Но его не слышали. Вероятно, мысленно они уже версифицировали для своих коллег ночное отсутствие.
Спустились вниз.
— Ну, до встречи в Питере! — бросила Света. — Когда приедешь?
«За столько лет такого маянья…»[5] — внезапно с фальшивым звоном разбилась стеклянная стопочка, соскочившая с потайной полки.
— Я, девочки, не приеду никогда.
— Ну-ну, не грусти. Пока! Может быть, мы на следующий год снова приедем на гастроли. Адрес есть. — Света и Таня одновременно чмокнули его в обе щеки и заторопились. Холодно, холодно…
Он смотрел им вслед. Пружинящей балеринистой походкой они удалялись по узкой мостовой. Всходившее из-за гор солнце алым светом охватывало их легкие фигурки. Не оглянулись. Так уходили и те, по Разъезжей. Всё.
Он поднялся к себе, опустил наружные жалюзи. Сегодня первый день лета. Бог ты мой, как в детстве мало было нужно! — лишь бы мама пораньше с работы пришла. Утыкался взглядом в крупные хризантемы на обоях, похожие на растрепанные кочны капусты.

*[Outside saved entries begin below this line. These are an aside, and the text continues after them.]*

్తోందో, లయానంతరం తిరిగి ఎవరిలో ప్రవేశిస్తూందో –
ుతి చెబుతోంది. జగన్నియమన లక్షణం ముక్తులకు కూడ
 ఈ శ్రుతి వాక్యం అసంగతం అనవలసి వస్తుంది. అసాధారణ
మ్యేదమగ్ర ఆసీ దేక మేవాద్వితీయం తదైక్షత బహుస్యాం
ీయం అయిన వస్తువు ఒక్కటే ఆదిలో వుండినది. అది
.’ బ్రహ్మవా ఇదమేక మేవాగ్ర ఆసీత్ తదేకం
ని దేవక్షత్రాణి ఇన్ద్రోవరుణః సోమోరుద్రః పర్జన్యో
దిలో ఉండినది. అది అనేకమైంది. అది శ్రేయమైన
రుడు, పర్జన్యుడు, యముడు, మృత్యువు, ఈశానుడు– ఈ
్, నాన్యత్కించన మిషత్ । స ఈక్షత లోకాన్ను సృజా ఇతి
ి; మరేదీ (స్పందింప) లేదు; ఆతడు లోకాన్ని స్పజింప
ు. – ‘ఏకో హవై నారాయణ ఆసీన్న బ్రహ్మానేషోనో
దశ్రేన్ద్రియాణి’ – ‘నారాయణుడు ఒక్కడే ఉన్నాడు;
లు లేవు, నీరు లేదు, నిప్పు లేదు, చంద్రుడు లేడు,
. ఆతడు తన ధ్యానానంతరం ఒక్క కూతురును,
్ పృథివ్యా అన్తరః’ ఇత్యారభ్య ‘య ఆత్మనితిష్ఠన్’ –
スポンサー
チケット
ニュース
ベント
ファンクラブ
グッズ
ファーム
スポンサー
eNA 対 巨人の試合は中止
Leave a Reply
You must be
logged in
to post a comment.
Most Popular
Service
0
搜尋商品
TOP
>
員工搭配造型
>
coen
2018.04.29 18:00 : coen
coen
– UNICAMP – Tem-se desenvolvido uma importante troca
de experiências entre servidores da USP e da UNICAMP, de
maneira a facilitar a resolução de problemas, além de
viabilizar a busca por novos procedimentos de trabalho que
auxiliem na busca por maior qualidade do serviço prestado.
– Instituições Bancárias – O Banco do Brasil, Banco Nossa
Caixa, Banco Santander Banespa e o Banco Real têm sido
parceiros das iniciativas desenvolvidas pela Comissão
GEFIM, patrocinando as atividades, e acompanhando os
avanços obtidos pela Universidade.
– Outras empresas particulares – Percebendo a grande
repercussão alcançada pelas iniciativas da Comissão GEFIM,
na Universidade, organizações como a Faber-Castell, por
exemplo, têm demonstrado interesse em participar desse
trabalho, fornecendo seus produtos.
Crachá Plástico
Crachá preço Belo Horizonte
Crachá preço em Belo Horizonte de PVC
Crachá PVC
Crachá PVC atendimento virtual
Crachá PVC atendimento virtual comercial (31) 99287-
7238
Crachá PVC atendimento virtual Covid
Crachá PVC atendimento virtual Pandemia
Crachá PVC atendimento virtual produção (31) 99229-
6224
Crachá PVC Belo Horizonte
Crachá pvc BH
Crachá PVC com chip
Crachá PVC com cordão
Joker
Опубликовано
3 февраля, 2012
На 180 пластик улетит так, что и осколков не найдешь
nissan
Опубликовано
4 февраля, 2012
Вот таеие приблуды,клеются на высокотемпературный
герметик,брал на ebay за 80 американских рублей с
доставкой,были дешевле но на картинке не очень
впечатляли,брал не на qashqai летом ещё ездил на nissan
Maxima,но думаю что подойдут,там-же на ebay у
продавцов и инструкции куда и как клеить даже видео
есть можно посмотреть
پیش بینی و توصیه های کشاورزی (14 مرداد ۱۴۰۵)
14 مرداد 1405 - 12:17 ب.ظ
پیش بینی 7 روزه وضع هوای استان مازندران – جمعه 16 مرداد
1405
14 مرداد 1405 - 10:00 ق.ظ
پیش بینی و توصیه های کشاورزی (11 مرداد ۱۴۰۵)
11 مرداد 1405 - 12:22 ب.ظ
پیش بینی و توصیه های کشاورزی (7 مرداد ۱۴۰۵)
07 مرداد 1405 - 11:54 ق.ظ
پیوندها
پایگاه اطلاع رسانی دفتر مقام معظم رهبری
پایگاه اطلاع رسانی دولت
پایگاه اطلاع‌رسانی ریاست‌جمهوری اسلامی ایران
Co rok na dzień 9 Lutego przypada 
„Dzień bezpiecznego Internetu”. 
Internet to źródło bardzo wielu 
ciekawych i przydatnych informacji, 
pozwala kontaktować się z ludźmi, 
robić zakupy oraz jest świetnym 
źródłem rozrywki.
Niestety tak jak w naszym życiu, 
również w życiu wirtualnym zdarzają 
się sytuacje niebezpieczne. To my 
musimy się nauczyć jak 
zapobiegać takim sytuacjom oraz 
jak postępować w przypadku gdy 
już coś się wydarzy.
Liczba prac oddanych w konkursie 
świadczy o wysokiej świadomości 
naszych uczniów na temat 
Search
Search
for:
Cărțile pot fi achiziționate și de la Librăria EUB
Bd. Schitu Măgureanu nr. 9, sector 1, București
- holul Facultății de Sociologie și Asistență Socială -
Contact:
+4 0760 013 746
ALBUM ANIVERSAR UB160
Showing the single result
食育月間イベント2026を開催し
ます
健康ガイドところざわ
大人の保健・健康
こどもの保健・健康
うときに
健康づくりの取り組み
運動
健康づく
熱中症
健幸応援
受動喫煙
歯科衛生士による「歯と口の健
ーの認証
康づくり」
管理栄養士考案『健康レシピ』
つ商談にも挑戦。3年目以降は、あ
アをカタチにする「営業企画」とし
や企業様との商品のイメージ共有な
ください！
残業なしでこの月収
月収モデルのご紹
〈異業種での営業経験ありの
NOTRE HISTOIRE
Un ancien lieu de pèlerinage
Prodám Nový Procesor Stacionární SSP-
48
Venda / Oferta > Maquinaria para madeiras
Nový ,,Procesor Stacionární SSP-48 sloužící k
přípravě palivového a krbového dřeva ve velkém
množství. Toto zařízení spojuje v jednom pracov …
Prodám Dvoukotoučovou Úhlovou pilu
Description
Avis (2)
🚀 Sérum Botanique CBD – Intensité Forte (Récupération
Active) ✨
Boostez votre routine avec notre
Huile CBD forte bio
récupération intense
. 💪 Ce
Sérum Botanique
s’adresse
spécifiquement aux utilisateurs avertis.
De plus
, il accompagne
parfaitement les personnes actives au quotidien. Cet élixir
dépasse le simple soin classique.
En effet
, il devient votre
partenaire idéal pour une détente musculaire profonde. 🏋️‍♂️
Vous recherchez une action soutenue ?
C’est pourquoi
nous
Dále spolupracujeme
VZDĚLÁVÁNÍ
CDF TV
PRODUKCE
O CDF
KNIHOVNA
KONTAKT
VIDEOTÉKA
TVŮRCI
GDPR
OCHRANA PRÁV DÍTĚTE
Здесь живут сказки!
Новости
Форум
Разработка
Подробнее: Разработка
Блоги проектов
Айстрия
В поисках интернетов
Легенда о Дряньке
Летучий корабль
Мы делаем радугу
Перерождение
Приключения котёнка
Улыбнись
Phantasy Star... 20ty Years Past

Здесь-то и уткнуться не во что — стены покрыты однообразной белой «шубой». И — пещь огненная внутри.
Но как холодно, холодно… Наливай ловец, а то холодно! Он извлек неубиенный шкалик коньяку, выплеснул его в кофейную чашку, опрокинул залпом, прилег. Итак, обратное превращение щелкунчика в принца состоялось — но лишь на одну ночь (при этом сей распрекрасный наследник престола тотчас во все лопатки пустился в развратец, хе-хе-с).
Он закрыл глаза. Во тьме стали образовываться какие-то уплотнения, сгустки. И через минуту они определились в злонамеренно улыбающиеся мышиные физиономии.